[Start of section]

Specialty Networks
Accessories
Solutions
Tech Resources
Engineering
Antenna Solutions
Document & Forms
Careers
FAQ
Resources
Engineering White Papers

[End of section]

* [TRY IT]
Exact copies of every record are required, so retype them in full.

* [REPLY TO THE EXERCISE]
Specialty Networks
Accessories
Solutions
Tech Resources
Engineering
Antenna Solutions
Document & Forms
Careers
FAQ
Resources
Engineering White Papers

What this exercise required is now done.